CONJUNTO DE TAREAS
- a) Copia sin cambios el fragmento del relato del vuelo que se abre con las palabras que contienen "Por Julio Aleaga" y se cierra con "Habana, CU 445.".
- b) Escribe la continuación del relato del vuelo a partir de su última oración.

TEXTO DE LA PÁGINA
+ + +

Por Julio Aleaga Pesant Periodista Independiente
jun 16, 2015
Es una historia personal, y ruego no se excedan los lectores en su justo pedido de objetividad, equilibrio o imparcialidad, características indispensables del periodismo. Lo que cuento me ocurrió la noche del domingo 7 de junio de 2015, en el Il 96, de Cubana de Aviación que cubría la ruta Paris-Santiago de Cuba-La Habana, CU 445.
Preví tomar ese vuelo de Santiago a La Habana, días antes. En el regresaba
mi hijo de 12 años, luego de once meses de estudiar en la ciudad francesa de
Toulouse. Mi objetivo era claro, sorprender al primogénito y comenzar las
celebraciones desde su misma llegada al espacio aéreo nacional. Me acompañaba
mi hija de once años, encantada de montar aviones, de volver a visitar
Santiago, y reencontrarse con su hermano mayor.

+ + +

REGISTROS
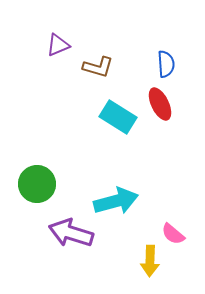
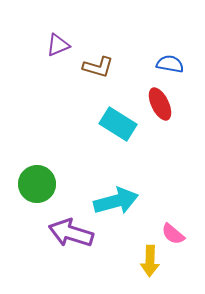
blue semicircle: moved 4 px right; rotated 76 degrees counterclockwise
cyan rectangle: moved 7 px down
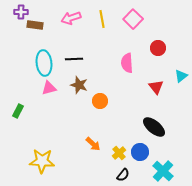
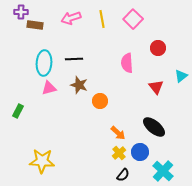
cyan ellipse: rotated 10 degrees clockwise
orange arrow: moved 25 px right, 11 px up
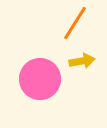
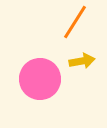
orange line: moved 1 px up
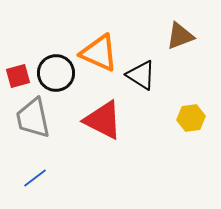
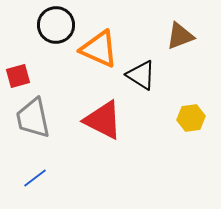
orange triangle: moved 4 px up
black circle: moved 48 px up
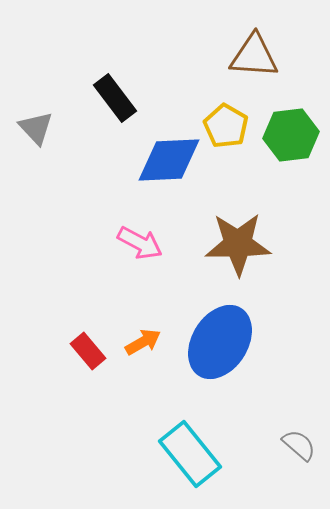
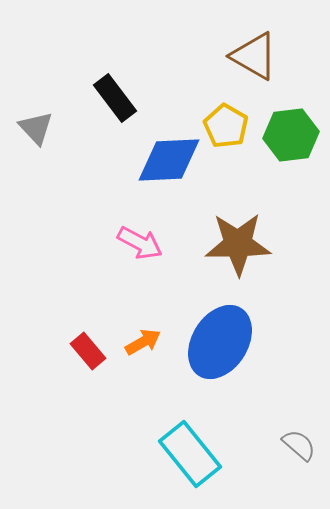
brown triangle: rotated 26 degrees clockwise
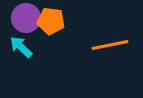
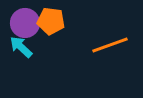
purple circle: moved 1 px left, 5 px down
orange line: rotated 9 degrees counterclockwise
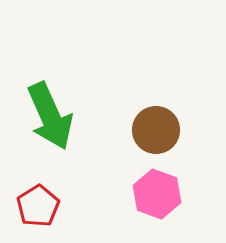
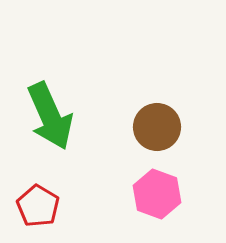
brown circle: moved 1 px right, 3 px up
red pentagon: rotated 9 degrees counterclockwise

+ + +

RESPUESTAS
- a)
Por Julio Aleaga Pesant Periodista Independiente
jun 16, 2015
Es una historia personal, y ruego no se excedan los lectores en su justo pedido de objetividad, equilibrio o imparcialidad, características indispensables del periodismo. Lo que cuento me ocurrió la noche del domingo 7 de junio de 2015, en el Il 96, de Cubana de Aviación que cubría la ruta Paris-Santiago de Cuba-La Habana, CU 445.

- b)
Aunque el CU 445, llegó a tiempo a Santiago, el despegue para la capital
demoró unos 35 minutos. “Nada importante”. Cuando al fin se abrieron las
puertas del salón para pasar a la pista-escalerilla-puerta trasera del avión,
lo hicimos sin apresuramiento tratando de calcular cada paso que daríamos, antes
de fundirnos en un abrazo con el hijo. Sin embargo, muy lejos estaba de
comprender la tormenta que se acercaba.
Entrando por la puerta de atrás, nos movimos con agilidad para buscar
visualmente al adolescente, cuando nos topamos una barrera humana en la fila 14
de los asientos y que impedía a los cubanos acercarnos a los otros pasajeros.
Cuatro fornidos hombres de seguridad aérea y Emigración y Extranjería,
cerraban el paso de los angostos pasillos. Detrás las aeromozas y más atrás los
sobrecargos. No perdí tiempo. Pregunte sobre un niño que viajaba desde París,
era mi hijo y quería verlo. La única respuesta de los mal carados fue, no
puedes pasar. Pero es mi hijo, repetí, que no veo desde hace un año por favor.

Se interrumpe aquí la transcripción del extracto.